Gracella Gibbs, principal of the Mountain Avenue School, says the program conveys important information in a way that children remember.
"They're very excited," she says. "[It's] obviously important subject matter, but whenever we can present that in a way that's engaging, they internalize it, remember it and use it. So I think that's the really important part about this program, it doesn't just bring them the information, but it brings it in a way that it will stay."
Joy McCreary, an eight-year-old student, is among many who say they enjoyed the program.

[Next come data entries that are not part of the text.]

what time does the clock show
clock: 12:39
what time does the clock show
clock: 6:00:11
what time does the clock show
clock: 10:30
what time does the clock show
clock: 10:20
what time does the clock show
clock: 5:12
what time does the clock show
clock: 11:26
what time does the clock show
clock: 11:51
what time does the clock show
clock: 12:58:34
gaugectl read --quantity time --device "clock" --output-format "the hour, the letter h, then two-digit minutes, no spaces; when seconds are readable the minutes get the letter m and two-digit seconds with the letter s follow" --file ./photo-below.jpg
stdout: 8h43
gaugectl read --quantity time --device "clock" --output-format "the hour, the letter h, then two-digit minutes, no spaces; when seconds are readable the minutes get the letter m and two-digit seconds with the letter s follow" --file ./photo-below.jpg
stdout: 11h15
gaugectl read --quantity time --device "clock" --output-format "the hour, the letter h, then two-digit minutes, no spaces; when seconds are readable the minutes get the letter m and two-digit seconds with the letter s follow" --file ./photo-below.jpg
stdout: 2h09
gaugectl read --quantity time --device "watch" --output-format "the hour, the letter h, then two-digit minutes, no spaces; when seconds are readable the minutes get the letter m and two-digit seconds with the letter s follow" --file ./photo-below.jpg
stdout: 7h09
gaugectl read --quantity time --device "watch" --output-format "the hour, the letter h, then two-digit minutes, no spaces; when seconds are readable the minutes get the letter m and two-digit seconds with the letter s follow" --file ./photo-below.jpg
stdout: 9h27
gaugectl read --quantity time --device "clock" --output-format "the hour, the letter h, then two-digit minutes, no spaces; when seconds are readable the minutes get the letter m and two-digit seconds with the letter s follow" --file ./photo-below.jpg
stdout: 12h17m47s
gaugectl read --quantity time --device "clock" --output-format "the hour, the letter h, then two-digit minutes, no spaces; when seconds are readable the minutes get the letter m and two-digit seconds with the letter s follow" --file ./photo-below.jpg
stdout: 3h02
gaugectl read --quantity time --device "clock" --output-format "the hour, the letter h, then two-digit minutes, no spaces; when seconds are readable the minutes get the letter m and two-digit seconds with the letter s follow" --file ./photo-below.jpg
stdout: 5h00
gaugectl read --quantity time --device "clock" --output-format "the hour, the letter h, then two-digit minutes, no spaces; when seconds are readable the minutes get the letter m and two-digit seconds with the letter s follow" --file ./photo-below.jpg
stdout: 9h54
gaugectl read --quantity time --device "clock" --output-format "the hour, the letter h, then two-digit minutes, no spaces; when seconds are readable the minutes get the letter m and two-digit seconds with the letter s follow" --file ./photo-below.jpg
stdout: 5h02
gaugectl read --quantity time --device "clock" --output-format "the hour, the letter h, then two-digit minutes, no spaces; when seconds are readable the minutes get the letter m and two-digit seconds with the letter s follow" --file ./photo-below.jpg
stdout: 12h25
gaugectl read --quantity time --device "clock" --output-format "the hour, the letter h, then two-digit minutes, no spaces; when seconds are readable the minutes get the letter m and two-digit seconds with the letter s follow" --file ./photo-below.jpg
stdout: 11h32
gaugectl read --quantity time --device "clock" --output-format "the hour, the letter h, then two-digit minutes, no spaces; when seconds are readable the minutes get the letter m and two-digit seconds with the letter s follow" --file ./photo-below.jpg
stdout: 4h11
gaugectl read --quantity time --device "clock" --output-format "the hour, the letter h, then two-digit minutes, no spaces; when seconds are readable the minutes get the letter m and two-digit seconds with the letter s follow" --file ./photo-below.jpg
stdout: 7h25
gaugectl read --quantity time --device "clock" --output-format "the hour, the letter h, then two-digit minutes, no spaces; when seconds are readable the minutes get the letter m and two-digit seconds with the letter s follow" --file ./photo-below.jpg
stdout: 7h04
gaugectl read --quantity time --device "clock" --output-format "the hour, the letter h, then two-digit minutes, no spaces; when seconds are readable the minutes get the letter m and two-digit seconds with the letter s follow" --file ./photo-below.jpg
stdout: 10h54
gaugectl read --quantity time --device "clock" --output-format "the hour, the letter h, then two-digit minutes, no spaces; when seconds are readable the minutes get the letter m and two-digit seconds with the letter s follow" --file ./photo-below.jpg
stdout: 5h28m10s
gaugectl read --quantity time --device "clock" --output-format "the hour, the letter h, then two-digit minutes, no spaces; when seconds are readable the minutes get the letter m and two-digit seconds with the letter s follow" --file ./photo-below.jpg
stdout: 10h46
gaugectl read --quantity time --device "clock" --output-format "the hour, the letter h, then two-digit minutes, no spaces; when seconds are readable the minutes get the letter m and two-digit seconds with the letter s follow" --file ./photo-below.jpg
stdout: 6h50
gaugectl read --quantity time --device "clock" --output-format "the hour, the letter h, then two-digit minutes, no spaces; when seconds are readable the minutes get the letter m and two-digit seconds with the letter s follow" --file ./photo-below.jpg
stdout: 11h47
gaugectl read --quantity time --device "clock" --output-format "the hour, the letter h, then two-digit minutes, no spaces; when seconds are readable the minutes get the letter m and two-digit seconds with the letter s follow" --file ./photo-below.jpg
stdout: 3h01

"It was a lot of fun and I learned a lot," she says.
Local officials are also excited about the program. Laura Olhasso, mayor of the neighboring city of La Canada-Flintridge, says a graduate in her city prevented a fire from spreading.
"A little girl playing in her backyard noticed a fire in an empty lot near her, and did exactly what she was supposed to do," she recalls. "She stayed calm, she ran in the house to find her mom, they called 911, the fire department came and put the fire out within an hour, and there was no damage to any property anywhere."
Kamaron Sardar, a supervisor with American Medical Response, says paramedics enjoy the program as much as the children do.
"This is an extra thing that our employees get to do, rather than working on an ambulance and responding on 911 calls, this allows them to come out of the field and be an instructor and learn how to instruct and work with the kids, which so many of them love to do. So it's exciting for them and for us," he notes.
The Junior Paramedic Program has taught 51,000 children in Los Angeles how to respond to an accident or a medical crisis. Program spokesman Mike Reynolds says officials in seven U.S. states outside California hope to get the program in their schools. Organizers hope to teach it across the United States eventually.